The best score so far is 83K transactions per minute with a 40 warehouse (about 4G) database. This is attributable to the process running in mostly memory, with 3 out of 4 cores busy on the database server. But even when doubling the database size and number of 3 clients, we stay at 49K transactions per minute, now with a little under 2 cores busy and am average of 20 disk reads pending at all times, split over 4 SATA disks. The measurement is the count of completed transactions during a 1h run. With the 80 warehouse database, it took about 18 minutes for the system to reach steady state, with a warm working set, hence the actual steady rate is somewhat higher than 49K, as the warm up period was included in the measurement.

The metric on the Mac Mini was 2.7K with 2G RAM and one disk. The CPU usage was about one third of one core. Since we have had rates of over 10K with 2G RAM, we attribute the low result to running on a single disk which is not very fast at that.

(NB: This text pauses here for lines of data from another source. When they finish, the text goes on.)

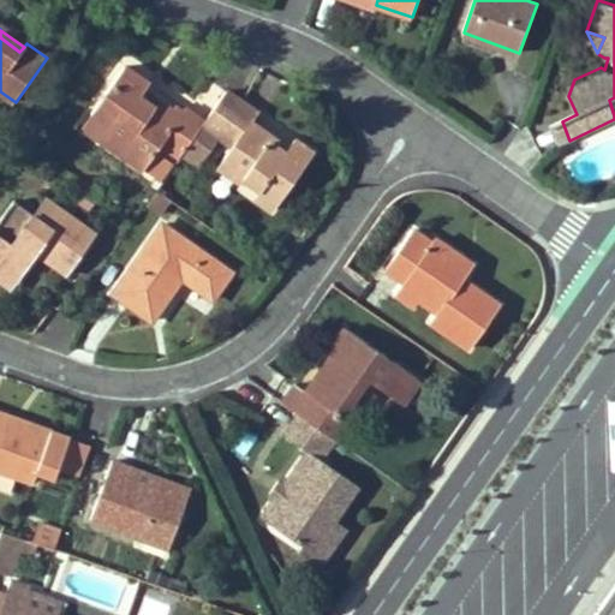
[(126,66),(93,113),(109,125),(100,138),(144,168),(145,167),(156,153),(161,144),(180,156),(206,121),(187,108),(185,112),(177,106),(174,109),(169,115),(141,96),(145,89),(150,83),(126,66)]
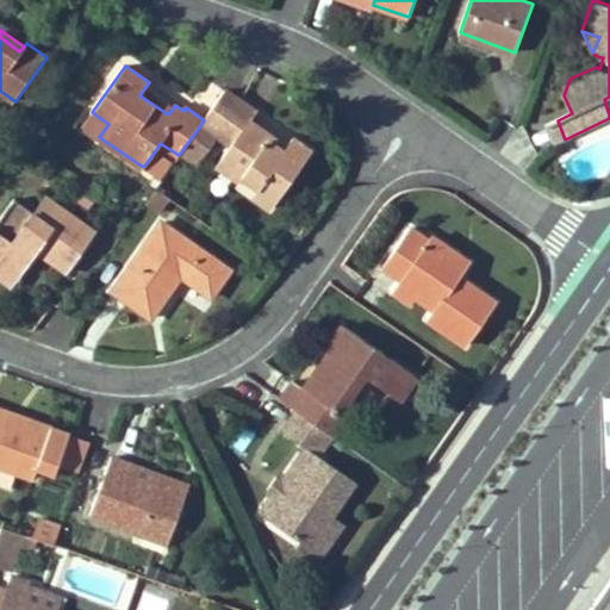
[(168,114),(173,109),(144,88),(139,95),(168,114)]
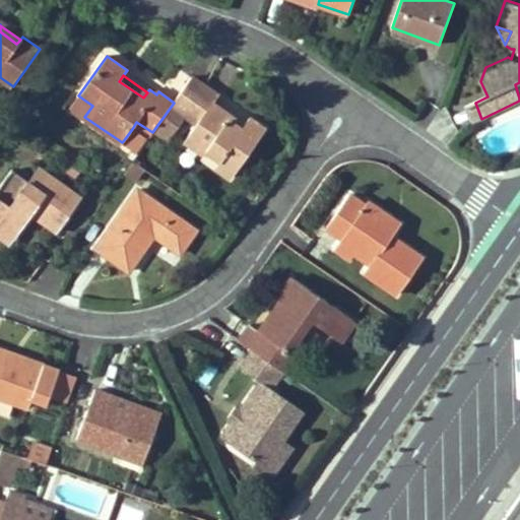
[(251,117),(245,125),(243,128),(230,119),(232,115),(230,114),(213,104),(219,95),(193,76),(174,103),(152,132),(165,140),(183,114),(197,124),(185,141),(204,154),(207,150),(220,159),(215,168),(232,179),(266,128),(251,117)]
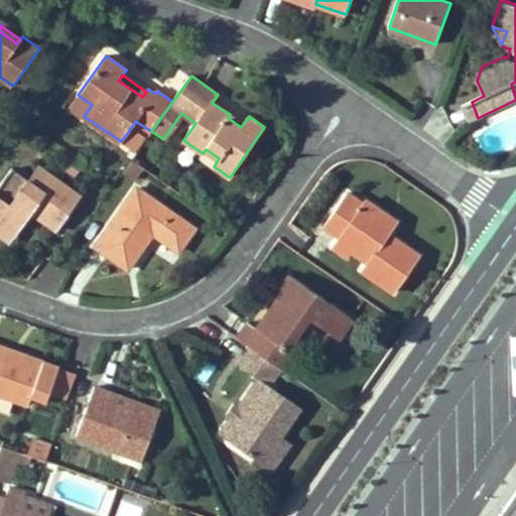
[(84,116),(92,105),(78,95),(70,106),(84,116)]
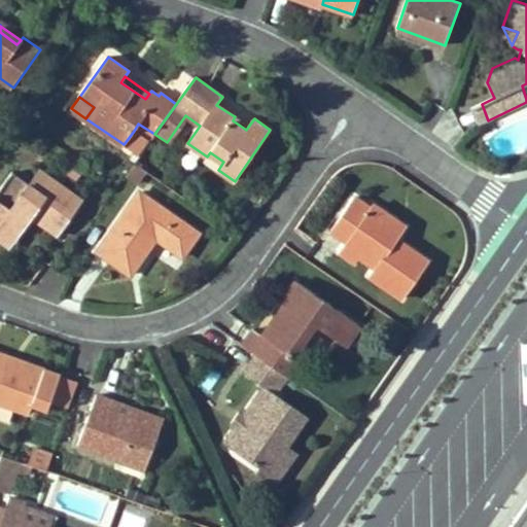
[(480,125),(488,120),(482,104),(472,107),(480,125)]
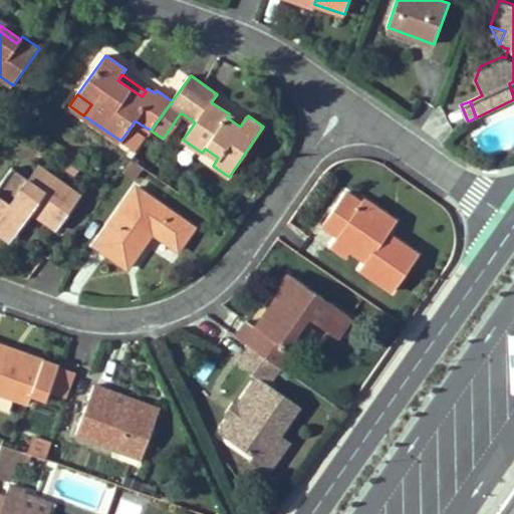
[(227,112),(229,113),(242,123),(248,115),(233,105),(227,112)]
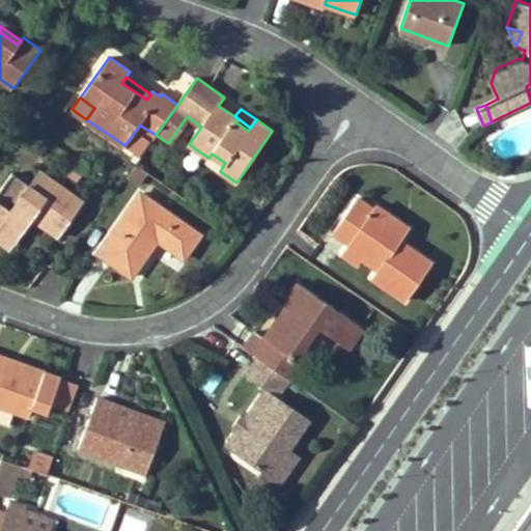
[(248,131),(250,128),(236,117),(234,121),(248,131)]
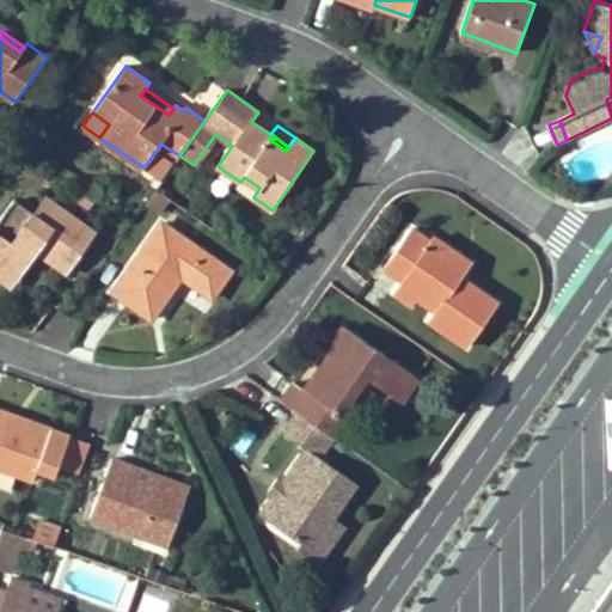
[(161,157),(155,152),(145,166),(151,172),(161,157)]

We have run tests in 64 and 32 bit modes but have found little difference as long as actual memory does not exceed 4g. If anything, 32 bit binaries should have an advantage in cache hit rate since most data structures take less space there. After the process size exceeds the 32 bit limit, there is a notable difference in favor of 64 bit. Having more than 4G of database buffers produces a marked advantage over letting the OS use the space for file system cache. So, 64 bit is worthwhile but only if there is enough memory. As for X86 having more registers in 64 bit mode, we have not specifically measured what effect that might have.

We also note that Linux has improved a great deal with respect to multiprocessor configurations. We use a very simple test with a number of threads acquiring and then immediately freeing the same mutex. On single CPU systems, the real time has pretty much increased linearly with the number of threads. On multiprocessor systems, we used to get very non-linear behavior, with 2 threads competing for the same mutex taking tens of times the real time as opposed to one thread. At last measurement, with a 64 bit FC 5, we saw 2 threads take 7x the real time when competing for the same mutex. This is in the same ballpark as Solaris 10 on a similar system. Mac OS X 10.4 Tiger on a 2x dual core Xeon Mac Pro did the worst so far, with two threads taking over 70x the time of one. With a Mac Mini with a single Core Duo, the factor between one thread and two was 73.

Also the proportion of system CPU on Tiger was consistently higher than on Solaris or Linux when running the same benchmarks. Of course for most applications this test is not significant but it is relevant for database servers, as there are many very short critical sections involved in multithreaded processing of indices and the like.